Oil prices spiked more than 1% on Tuesday after Saudi Arabia and Russia announced a fresh extension to their voluntary supply cuts, stretching a combined 1.3 million barrel per day (bpd) reduction for another three months through December.
Brent crude futures for November were up $1.21, or about 1.4%, to $90.21 a barrel by 1353 GMT, eclipsing the $90 level for the first time since last November.
Meanwhile, U.S. West Texas Intermediate crude (WTI) CLc1 October futures rose $1.59, or about 1.9%, to $87.14a barrel.
Riyadh's decision to extend its 1 million bpd voluntary cut will be reviewed monthly to consider whether to deepen the cut or increase production, state news agency SPA said on Tuesday.
Fellow OPEC+ member Russia also prolonged its voluntary cuts through the end of the year "to maintain stability and balance" on oil markets, Deputy Prime Minister Alexander Novak said on Tuesday.
The world's second-largest oil exporter is reducing exports by 300,000 bpd for the period. It has been cutting output and exports in tandem with Saudi Arabia on top of existing OPEC+ supply reductions.
Russia had said it would cut oil exports voluntarily by 500,000 bpd, about 5% of its output, in August and by 300,000 bpd in September. Russia is also reducing its oil production by 500,000 bpd until the end of 2024.
Although Saudi Arabia was widely expected to extend its voluntary cuts into October, and Russia had indicated that it too planned on expanding its cut through next month, the three month extension was unexpected.
"It would appear they’re trying to double down and capitalize on the recent price moves.
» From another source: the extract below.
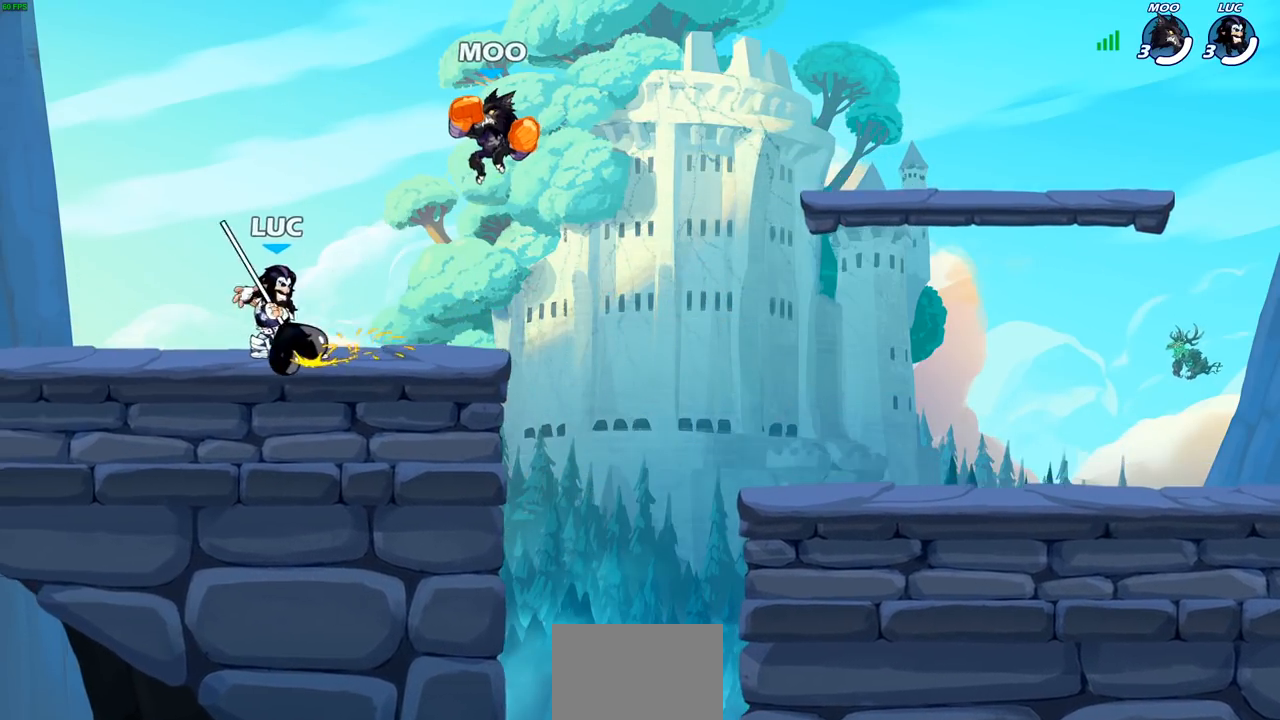
{"buttons": [], "left_stick": "right", "right_stick": "center", "events": [[100, "left_stick", "up-left"], [250, "R2", "down"], [400, "R2", "up"], [450, "left_stick", "right"]]}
Put a big buffer in place for when the cuts end," OANDA analyst Craig Erlam told Reuters.
Brent, which is used to price over three-quarters of the world's traded oil, has been rising since late June, after Riyadh first announced its voluntary cuts.
The premium of the front month Brent contract to the six-month contract rose to more than $4 a barrel on Tuesday, the highest since November 2022. This structure, called backwardation, indicates tightening supply for prompt delivery.